(a) Using the formula for the sum of squares of roots, \(\alpha^2 + \beta^2 + \gamma^2 = (\alpha + \beta + \gamma)^2 - 2(\alpha\beta + \beta\gamma + \gamma\alpha)\).

Given \(\alpha + \beta + \gamma = -4\) and \(\alpha\beta + \beta\gamma + \gamma\alpha = 6\), we have:

\((-4)^2 - 2(6) = 16 - 12 = 4\).

(b) Expand \((\alpha + r)^2 = \alpha^2 + 2\alpha r + r^2\).

Thus, \(\sum_{r=1}^{n} ((\alpha + r)^2 + (\beta + r)^2 + (\gamma + r)^2) = \sum_{r=1}^{n} (4 + 2(-4)r + 3r^2)\).

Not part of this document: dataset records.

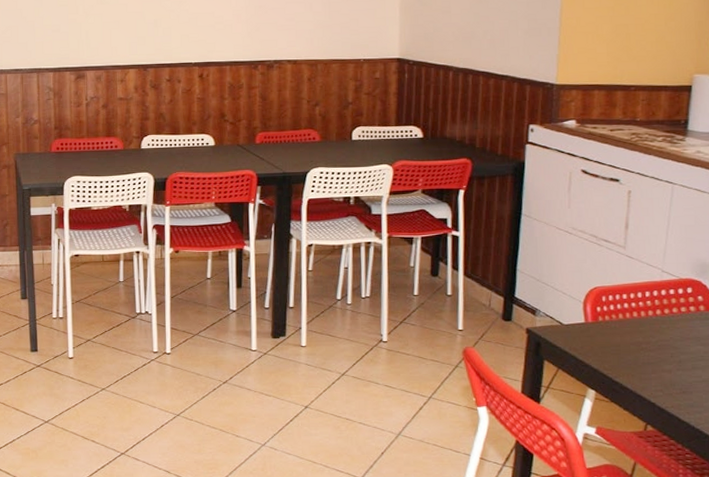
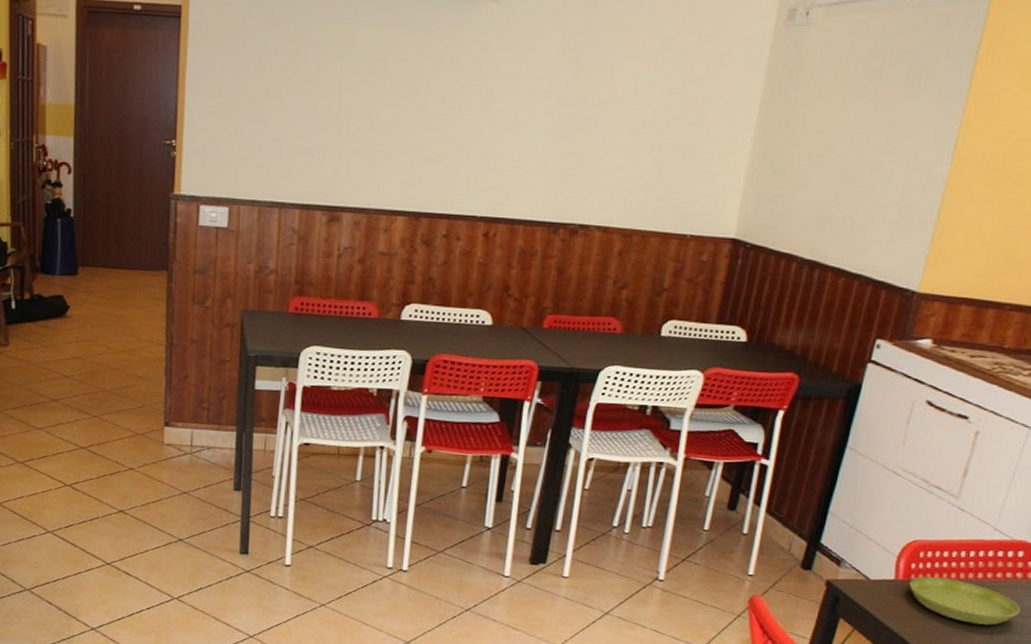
saucer: none [598,317,700,355] -> present [909,576,1021,625]

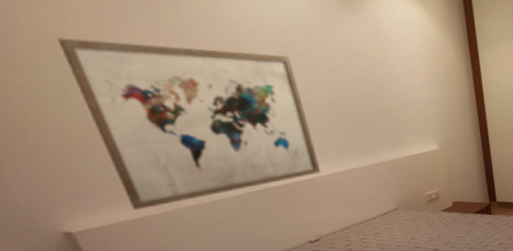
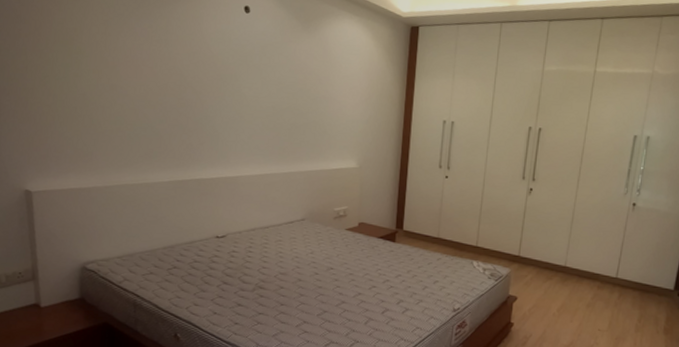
wall art: present [56,38,322,211] -> none [75,31,246,181]

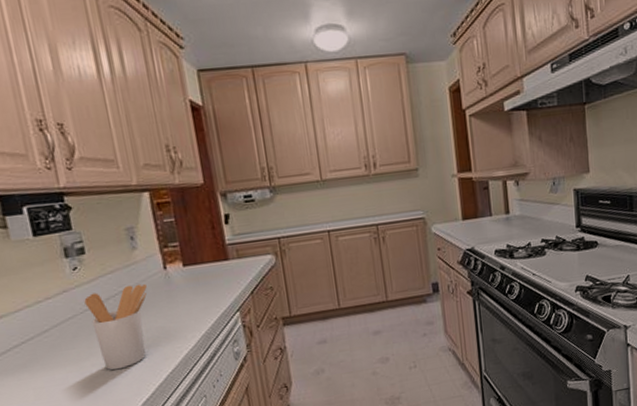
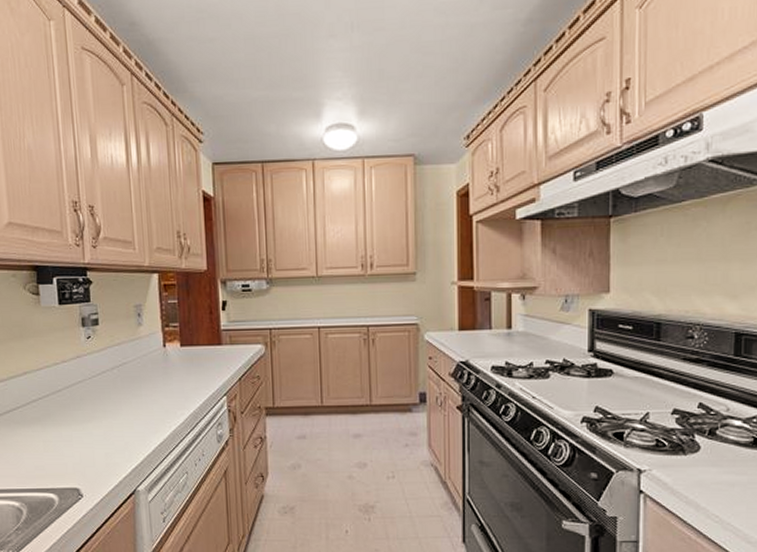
utensil holder: present [84,284,147,371] -> none [93,358,147,435]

Calculate: \(4n - 4n(n+1) + \frac{1}{2}n(n+1)(2n+1)\).

Simplify: \(-4n^2 + \frac{1}{2}n(n+1)(2n+1)\).

\(= n(-4n + \frac{1}{2}(2n^2 + 3n + 1))\).

\(= n(n^2 - \frac{5}{2}n + \frac{1}{2})\).